Review by Laurie Atkinson [Reproduced with permission of Fairfax Media] 18th Feb 2008

Shipwrecked beneath the Stars starts with The Beatles’ Nowhere Man which immediately tells us that Patrick is a bit like you and me, an everyman, insecure, lost and drifting at age 43.

 

He is the caretaker of the King Kong ship at the Miramar film studios where his cabin is invaded in dream and reality by Carl, Adrian Brody’s stand-in, Kelly, a hooker who used to be at school with Patrick, Barbara, his ex-wife, and Murky Merv, a nightmare figure who morphs in Patrick’s dream from being his imaginary childhood friend into King Kong himself.

 

Like the Beatles’ song, the outcome of these visitors and dreams cause Patrick to eventually accept that there is a world out there and it is his to command. Gavin McGibbon just avoids a sentimental, sermonizing ending though his characterization of the self-centered would-be actor, Carl (strongly played by Alex Grieg), resorts to the stereotypical.

Available data:
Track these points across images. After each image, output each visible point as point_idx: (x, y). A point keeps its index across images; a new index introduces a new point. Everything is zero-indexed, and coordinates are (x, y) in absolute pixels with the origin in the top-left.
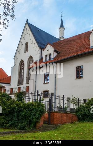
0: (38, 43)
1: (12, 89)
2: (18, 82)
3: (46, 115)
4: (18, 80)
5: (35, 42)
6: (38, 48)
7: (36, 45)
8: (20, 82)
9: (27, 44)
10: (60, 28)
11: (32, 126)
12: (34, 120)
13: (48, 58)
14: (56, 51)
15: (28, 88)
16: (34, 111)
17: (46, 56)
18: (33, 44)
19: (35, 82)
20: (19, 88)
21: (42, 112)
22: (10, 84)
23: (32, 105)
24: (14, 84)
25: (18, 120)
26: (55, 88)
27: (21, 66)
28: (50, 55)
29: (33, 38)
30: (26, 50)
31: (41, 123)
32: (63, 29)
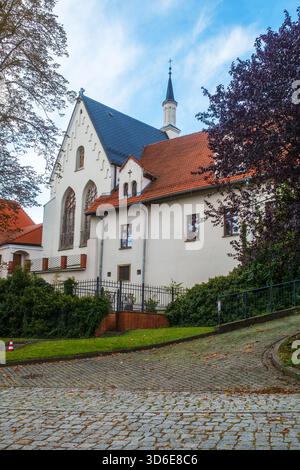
0: (109, 151)
1: (46, 261)
2: (61, 241)
3: (113, 317)
4: (61, 236)
5: (100, 147)
6: (107, 164)
7: (103, 156)
8: (66, 242)
9: (81, 150)
10: (164, 103)
11: (88, 332)
12: (92, 324)
13: (130, 191)
14: (146, 176)
15: (84, 258)
16: (92, 310)
17: (126, 185)
18: (96, 152)
19: (99, 245)
20: (64, 259)
21: (105, 312)
22: (40, 246)
23: (88, 300)
24: (51, 248)
25: (66, 325)
26: (144, 261)
27: (67, 202)
28: (134, 183)
29: (96, 138)
30: (80, 164)
31: (103, 328)
32: (172, 105)
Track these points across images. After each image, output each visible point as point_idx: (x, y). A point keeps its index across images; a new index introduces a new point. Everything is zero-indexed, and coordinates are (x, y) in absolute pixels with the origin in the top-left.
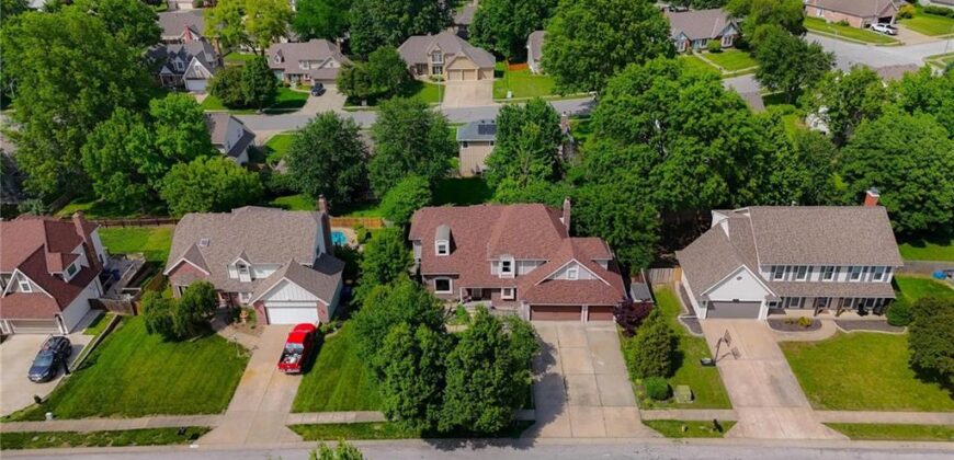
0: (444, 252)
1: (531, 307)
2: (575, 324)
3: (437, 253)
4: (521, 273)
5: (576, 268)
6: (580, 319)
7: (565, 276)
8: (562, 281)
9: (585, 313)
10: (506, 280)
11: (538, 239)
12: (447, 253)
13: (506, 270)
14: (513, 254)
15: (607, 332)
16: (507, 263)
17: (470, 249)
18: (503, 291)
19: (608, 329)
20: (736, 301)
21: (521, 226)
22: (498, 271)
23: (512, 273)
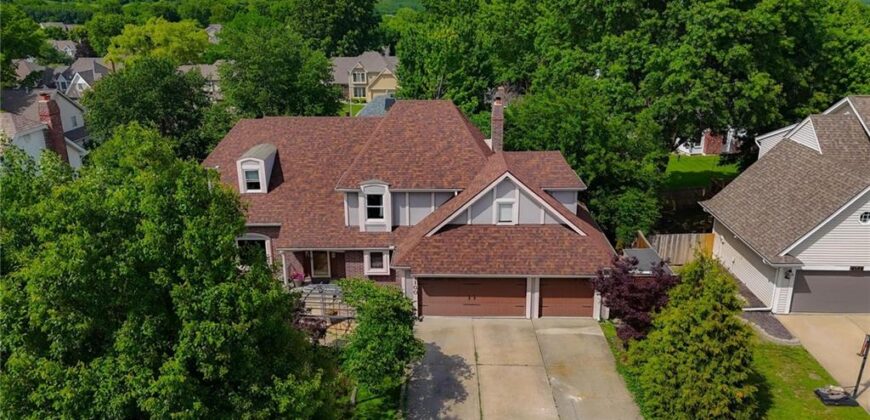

Prompt A: In the review, what song opens Shipwrecked beneath the Stars?
Prompt B: Print everything in the review from "Review by Laurie" down to "King Kong himself.".

Solution A: The Beatles' Nowhere Man.

Solution B:
Review by Laurie Atkinson [Reproduced with permission of Fairfax Media] 18th Feb 2008

Shipwrecked beneath the Stars starts with The Beatles’ Nowhere Man which immediately tells us that Patrick is a bit like you and me, an everyman, insecure, lost and drifting at age 43.

 

He is the caretaker of the King Kong ship at the Miramar film studios where his cabin is invaded in dream and reality by Carl, Adrian Brody’s stand-in, Kelly, a hooker who used to be at school with Patrick, Barbara, his ex-wife, and Murky Merv, a nightmare figure who morphs in Patrick’s dream from being his imaginary childhood friend into King Kong himself.